*Document excerpt*:
Segment Open

The DM came in at 2:14am Bali time. "Are you up? I think I'm having a breakdown about Instagram." I was up — the kind of half-awake where you've stopped working but haven't gone to bed yet. I asked her what was happening.
Three reels had landed in the algorithm that week. Together they'd done 1.4 million views. Her DMs had gone from 30 a day to 600 a day, mixed into one feed with no triage. Leads buried under spam. Real fans buried under partnership pitches. She was scrolling through it on her phone trying to figure out which messages mattered, and she'd been doing it for three nights in a row.
I asked her one question: "What do you want the inbox to look like Monday morning?" Her answer was three sentences. "Real leads tagged and routed to a calendar. Fans get a warm auto-reply with my podcast and merch link. Spam and partnership pitches go to a separate folder I check once a week." That was the entire brief.
By the time the sun came up I had a ManyChat flow drafted that did exactly that. It used a small Claude prompt to read the message intent and route into one of four buckets. The lead bucket got tagged and dropped into GoHighLevel as a new contact with a follow-up reminder. The fan bucket got a warm response in her voice with two links. The partnership bucket got a polite "send me your one-pager via this form" auto-reply. The spam bucket got muted.

Segment Closed

(Saved data entries)
Segment Open

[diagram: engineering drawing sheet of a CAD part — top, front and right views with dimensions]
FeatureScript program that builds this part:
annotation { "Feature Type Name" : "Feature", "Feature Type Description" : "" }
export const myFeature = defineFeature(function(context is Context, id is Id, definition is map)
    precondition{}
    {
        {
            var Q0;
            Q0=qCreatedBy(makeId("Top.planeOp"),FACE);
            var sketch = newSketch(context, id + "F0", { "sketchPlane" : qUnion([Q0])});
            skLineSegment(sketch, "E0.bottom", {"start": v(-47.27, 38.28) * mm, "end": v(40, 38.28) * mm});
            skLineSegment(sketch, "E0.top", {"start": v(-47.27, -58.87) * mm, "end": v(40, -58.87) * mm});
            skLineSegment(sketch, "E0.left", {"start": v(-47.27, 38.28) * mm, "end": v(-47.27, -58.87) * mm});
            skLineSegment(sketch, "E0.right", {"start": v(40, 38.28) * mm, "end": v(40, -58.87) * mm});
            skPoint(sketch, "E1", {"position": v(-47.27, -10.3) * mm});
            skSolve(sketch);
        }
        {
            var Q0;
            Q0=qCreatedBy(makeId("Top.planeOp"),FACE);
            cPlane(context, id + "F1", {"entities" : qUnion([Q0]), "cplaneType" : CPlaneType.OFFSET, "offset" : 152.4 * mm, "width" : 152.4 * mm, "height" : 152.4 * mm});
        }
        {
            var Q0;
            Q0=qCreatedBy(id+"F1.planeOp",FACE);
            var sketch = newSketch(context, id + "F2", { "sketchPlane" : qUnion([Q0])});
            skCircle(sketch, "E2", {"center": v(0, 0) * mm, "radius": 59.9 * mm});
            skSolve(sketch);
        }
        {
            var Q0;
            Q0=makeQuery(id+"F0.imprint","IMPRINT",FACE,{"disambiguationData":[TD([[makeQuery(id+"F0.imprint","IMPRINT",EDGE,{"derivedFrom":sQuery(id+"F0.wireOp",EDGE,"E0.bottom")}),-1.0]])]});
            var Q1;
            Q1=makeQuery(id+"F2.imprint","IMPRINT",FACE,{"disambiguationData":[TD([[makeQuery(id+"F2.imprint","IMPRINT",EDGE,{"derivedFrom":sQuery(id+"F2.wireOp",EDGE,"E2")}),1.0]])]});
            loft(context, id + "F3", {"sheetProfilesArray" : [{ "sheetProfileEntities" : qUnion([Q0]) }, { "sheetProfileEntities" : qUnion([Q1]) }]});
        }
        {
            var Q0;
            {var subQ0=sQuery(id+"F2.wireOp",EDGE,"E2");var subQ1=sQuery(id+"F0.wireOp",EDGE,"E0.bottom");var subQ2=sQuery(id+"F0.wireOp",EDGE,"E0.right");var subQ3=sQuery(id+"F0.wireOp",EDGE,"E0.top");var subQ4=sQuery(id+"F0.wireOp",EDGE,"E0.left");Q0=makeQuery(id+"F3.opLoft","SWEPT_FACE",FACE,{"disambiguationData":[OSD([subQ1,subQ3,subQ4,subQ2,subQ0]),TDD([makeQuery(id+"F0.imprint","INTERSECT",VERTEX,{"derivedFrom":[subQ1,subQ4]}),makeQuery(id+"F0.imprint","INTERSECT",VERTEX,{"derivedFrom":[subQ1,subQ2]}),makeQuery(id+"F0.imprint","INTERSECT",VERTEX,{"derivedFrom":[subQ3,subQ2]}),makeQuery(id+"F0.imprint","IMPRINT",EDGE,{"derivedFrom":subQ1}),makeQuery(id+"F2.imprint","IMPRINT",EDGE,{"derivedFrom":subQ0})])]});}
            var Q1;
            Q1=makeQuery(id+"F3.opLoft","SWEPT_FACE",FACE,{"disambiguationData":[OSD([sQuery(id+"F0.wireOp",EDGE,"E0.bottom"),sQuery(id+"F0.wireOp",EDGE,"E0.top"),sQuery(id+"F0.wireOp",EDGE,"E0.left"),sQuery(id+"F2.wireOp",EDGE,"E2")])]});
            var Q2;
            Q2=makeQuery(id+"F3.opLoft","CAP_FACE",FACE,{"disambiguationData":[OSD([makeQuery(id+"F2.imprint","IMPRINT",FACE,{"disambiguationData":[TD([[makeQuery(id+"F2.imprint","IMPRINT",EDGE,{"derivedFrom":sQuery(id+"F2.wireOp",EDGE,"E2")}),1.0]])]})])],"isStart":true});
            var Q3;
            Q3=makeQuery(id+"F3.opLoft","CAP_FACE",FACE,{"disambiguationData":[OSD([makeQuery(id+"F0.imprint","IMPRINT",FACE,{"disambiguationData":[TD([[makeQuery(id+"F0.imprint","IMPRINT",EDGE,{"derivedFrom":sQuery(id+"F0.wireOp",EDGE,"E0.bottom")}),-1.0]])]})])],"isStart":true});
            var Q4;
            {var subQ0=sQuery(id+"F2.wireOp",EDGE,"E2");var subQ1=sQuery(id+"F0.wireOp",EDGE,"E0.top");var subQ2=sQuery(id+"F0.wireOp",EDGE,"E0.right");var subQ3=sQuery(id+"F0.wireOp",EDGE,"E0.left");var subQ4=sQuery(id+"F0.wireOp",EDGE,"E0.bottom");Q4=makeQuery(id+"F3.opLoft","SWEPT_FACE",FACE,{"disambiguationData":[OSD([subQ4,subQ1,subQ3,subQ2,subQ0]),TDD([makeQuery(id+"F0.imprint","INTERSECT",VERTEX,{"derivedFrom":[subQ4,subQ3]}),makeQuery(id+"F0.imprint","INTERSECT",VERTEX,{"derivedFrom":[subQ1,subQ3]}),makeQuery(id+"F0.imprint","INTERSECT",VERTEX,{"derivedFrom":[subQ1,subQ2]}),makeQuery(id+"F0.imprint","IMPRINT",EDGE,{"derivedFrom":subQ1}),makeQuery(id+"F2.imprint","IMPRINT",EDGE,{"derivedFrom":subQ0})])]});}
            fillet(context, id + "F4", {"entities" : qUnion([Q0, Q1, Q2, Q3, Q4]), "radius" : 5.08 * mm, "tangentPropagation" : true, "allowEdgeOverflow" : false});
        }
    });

Segment Closed

*Tasks to complete*:
1. Check each statement against the Instagram inbox account and answer yes or no, quoting the words that decide it. (a) The three reels together drew 1.4 million views. (b) Her DMs rose from 30 a day to 60 a day. (c) In the drafted flow, messages in the lead bucket were added to GoHighLevel as new contacts.
2. Summarize the Instagram inbox account in two sentences.
3. Continue the Instagram inbox account from the point where it stops.

*Numbered responses*:
1.
(a) Yes: "Together they'd done 1.4 million views."
(b) No: "Her DMs had gone from 30 a day to 600 a day."
(c) Yes: "The lead bucket got tagged and dropped into GoHighLevel as a new contact with a follow-up reminder."

2. After three viral reels, her DMs jumped from 30 to 600 a day, burying leads and fans under spam and partnership pitches, and she messaged at 2:14am to say she was having a breakdown over it. Working from her three-sentence brief, the narrator drafted a ManyChat flow by sunrise that used a Claude prompt to sort messages into lead, fan, partnership and spam buckets, each with its own handling.

3.
I pushed the live version Saturday afternoon. By Monday her inbox had 47 real leads tagged in GHL, 312 fan auto-replies sent, 19 partnership requests parked in a separate folder, and roughly 220 spam messages quietly muted. She'd slept seven hours Saturday night and Sunday night for the first time in two weeks.
Most social automation is built to amplify — post more, reply faster, hustle harder. The interesting automations reduce noise instead of adding to it. They give the founder fewer things to look at, not more. They give back sleep, not screen time.